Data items
== == ==
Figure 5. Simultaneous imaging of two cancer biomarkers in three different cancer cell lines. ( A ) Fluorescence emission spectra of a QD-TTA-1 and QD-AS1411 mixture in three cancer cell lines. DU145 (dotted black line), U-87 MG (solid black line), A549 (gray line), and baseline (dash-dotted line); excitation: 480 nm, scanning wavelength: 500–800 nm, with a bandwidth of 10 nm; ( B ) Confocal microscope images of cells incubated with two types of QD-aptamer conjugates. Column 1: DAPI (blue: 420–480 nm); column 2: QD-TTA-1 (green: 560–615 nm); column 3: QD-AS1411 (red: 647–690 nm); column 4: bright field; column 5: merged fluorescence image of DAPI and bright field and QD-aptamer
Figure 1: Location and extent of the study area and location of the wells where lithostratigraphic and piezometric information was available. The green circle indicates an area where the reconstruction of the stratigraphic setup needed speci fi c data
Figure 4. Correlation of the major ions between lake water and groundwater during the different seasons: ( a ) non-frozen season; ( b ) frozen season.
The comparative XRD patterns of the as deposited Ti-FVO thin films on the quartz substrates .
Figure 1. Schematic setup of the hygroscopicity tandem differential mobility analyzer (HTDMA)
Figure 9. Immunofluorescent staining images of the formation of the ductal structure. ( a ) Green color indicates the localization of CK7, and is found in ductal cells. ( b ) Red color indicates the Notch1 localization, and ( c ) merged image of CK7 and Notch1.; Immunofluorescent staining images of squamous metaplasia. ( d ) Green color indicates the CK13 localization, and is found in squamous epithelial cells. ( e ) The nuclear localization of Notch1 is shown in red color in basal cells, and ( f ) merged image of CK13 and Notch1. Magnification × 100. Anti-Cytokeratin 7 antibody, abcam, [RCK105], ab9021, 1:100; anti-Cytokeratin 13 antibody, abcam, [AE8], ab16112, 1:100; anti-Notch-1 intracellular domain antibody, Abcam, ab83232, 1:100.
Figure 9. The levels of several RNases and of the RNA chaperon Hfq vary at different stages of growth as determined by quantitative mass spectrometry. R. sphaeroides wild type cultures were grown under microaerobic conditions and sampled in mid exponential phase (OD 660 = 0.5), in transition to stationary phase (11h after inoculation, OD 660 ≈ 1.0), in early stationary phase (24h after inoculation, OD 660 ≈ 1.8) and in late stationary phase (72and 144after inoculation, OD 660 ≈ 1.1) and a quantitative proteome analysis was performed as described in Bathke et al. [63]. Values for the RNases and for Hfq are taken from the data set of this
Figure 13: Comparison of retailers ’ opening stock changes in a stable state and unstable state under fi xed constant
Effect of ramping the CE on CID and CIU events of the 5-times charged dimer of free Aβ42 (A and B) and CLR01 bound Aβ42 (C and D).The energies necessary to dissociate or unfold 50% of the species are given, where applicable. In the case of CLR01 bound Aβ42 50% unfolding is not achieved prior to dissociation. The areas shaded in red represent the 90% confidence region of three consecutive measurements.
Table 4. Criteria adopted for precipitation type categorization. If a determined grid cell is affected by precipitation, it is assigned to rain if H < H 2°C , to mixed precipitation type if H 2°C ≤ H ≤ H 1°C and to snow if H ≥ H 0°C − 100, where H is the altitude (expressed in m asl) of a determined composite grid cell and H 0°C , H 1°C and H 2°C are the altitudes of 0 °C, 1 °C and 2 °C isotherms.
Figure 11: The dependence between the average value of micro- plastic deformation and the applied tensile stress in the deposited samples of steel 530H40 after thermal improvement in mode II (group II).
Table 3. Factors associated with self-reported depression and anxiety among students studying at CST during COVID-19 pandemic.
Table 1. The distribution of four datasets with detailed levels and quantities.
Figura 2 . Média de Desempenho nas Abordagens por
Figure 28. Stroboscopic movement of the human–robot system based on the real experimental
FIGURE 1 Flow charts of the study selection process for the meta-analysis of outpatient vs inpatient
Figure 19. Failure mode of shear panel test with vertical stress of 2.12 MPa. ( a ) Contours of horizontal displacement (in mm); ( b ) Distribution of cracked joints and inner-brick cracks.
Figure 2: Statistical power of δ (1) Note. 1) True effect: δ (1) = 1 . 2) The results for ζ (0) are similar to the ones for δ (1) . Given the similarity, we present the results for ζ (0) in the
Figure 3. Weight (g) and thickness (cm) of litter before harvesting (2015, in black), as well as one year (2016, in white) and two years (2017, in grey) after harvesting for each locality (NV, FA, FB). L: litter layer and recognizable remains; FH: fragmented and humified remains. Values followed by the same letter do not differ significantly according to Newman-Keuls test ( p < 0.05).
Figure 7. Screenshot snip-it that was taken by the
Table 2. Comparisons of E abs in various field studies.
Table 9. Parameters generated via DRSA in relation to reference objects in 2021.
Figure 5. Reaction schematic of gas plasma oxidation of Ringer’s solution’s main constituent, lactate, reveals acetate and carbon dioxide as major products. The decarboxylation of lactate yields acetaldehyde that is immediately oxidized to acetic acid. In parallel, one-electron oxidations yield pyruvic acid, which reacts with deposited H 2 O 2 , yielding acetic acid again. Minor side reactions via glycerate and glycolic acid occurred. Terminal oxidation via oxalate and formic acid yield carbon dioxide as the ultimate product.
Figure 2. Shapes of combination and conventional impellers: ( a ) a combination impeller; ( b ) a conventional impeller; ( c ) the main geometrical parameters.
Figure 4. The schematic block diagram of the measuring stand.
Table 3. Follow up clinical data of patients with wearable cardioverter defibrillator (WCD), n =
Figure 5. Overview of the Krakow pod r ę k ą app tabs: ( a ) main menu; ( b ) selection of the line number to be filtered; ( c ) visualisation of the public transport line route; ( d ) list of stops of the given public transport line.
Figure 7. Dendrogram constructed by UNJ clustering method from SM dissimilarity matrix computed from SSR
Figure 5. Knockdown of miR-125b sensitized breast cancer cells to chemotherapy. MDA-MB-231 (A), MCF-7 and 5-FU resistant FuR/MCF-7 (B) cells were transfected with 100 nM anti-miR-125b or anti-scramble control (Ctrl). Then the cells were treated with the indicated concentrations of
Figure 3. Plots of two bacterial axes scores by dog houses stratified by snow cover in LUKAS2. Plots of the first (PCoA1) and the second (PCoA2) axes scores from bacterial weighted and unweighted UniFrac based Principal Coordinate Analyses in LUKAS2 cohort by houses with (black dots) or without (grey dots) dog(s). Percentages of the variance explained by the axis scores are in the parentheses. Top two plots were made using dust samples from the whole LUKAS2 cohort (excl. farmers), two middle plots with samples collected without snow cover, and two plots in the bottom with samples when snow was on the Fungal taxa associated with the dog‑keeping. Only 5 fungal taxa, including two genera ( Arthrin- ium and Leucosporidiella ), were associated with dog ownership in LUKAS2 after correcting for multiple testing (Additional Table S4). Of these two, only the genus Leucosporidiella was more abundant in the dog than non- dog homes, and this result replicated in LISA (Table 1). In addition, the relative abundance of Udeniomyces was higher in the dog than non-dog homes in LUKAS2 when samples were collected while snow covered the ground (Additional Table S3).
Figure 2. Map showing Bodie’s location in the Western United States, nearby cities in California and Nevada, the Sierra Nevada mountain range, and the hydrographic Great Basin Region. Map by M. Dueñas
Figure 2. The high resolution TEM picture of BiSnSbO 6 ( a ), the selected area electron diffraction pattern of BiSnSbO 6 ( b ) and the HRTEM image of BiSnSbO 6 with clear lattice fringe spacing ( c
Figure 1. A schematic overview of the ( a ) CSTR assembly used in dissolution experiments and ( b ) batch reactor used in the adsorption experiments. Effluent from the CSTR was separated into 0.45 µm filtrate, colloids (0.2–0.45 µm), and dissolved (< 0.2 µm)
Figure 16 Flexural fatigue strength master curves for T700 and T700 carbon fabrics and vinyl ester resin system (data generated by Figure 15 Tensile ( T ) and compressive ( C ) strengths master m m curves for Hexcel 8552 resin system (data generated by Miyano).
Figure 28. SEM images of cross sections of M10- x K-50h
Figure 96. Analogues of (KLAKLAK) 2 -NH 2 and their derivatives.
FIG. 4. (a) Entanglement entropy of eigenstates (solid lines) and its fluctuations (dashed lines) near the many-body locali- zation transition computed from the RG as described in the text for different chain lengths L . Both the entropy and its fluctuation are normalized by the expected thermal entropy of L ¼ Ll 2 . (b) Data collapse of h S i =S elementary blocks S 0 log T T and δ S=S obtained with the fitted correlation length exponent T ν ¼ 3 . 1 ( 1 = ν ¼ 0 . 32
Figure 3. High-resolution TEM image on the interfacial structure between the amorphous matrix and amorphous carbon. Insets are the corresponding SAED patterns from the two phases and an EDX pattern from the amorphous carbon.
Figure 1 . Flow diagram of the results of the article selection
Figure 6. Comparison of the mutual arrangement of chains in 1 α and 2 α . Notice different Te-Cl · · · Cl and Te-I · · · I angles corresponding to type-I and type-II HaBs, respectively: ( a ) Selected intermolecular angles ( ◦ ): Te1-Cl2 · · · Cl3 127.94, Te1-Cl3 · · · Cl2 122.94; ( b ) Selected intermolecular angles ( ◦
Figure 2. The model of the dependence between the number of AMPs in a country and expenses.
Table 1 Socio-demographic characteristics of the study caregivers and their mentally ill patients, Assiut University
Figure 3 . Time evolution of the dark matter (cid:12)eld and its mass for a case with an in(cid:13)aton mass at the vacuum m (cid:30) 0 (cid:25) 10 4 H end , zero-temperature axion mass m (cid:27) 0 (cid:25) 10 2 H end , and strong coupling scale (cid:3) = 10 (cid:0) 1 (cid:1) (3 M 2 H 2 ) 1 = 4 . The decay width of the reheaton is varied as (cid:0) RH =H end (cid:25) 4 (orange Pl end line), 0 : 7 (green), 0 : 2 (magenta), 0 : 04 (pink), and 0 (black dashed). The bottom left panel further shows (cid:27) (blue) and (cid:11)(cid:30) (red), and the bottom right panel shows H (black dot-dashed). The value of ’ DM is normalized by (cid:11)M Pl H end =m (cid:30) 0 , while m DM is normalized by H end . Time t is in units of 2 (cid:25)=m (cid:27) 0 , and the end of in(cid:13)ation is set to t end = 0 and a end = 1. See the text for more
== == ==
### Instructions for the task
Copy, from the lines above, each one that holds "computed".

### Exercise output
Figure 7. Dendrogram constructed by UNJ clustering method from SM dissimilarity matrix computed from SSR
FIG. 4. (a) Entanglement entropy of eigenstates (solid lines) and its fluctuations (dashed lines) near the many-body locali- zation transition computed from the RG as described in the text for different chain lengths L . Both the entropy and its fluctuation are normalized by the expected thermal entropy of L ¼ Ll 2 . (b) Data collapse of h S i =S elementary blocks S 0 log T T and δ S=S obtained with the fitted correlation length exponent T ν ¼ 3 . 1 ( 1 = ν ¼ 0 . 32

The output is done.